Some have compared Attal to Woody Allen here, but that’s a stretch. He’s handsome and sexy which Allen isn’t, particularly. Allen has the most keenly developed sense of irony in filmdom and a finely honed wit; Attal isn’t in his league on that score. But Attal does find the wryly comedic moments, both in his screenwriting and in his performance. He catches the subtle innuendoes between husband and wife, sometimes in words, sometimes just in the looks on their faces.

Gainsbourg (The Cement Garden, La Buche) largely plays the "straight man" here to Yvan’s comic turns; she’s charming and there is genuine screen chemistry between them.

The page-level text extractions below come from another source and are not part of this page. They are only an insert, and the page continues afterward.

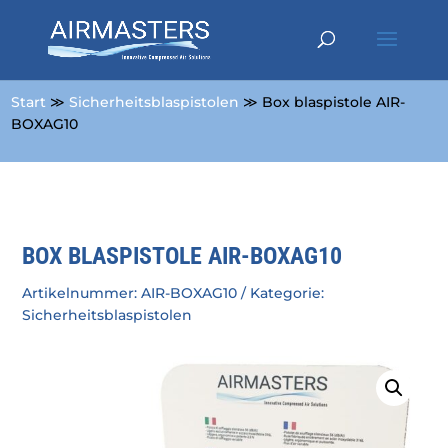
Start
≫
Sicherheitsblaspistolen
≫ Box blaspistole AIR-
BOXAG10
BOX BLASPISTOLE AIR-BOXAG10
Artikelnummer:
AIR-BOXAG10
Kategorie:
Sicherheitsblaspistolen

Terrence Stamp (The Limey, Bowfinger) seems stiff and miscast as Charlotte’s leading man; the lines he’s provided are so banal that it sometimes seems like he’s in another film.

Attal includes a running subplot with Yvan’s pregnant sister, Nathalie (Noemie Lvovsky) and her husband (Laurent Batteau). She is Jewish and insists that their incipient heir be circumcised; he’s Gentile and wants his son "to look like him." It’s also an opening for baby-naming jokes and a wry scene with Yvan and Nathalie at their parents’ for dinner. The second couple acts as a foil for the first; the ordinary kinds of conflict and problems that they confront in their marriage contrast with the more rarified venue of movie star jealousies.

Attal also finds other targets for amusing jabs–acting classes, movie directors, disco doormen–but after a while the content begins to seem stretched a bit thin, even at 93 minutes running time. He also has an eye for the arresting image–the couple kissing in a street with the Pompidou cropped in the background–and nicely avoids the visual cliches of the London and Paris locations. The jazz score by Brad Mehldau is perfectly suited to the material.

In the end, it is the charm of the two leads that carries My Wife is an Actress, which is as light and fluffy as a Meringue Royale.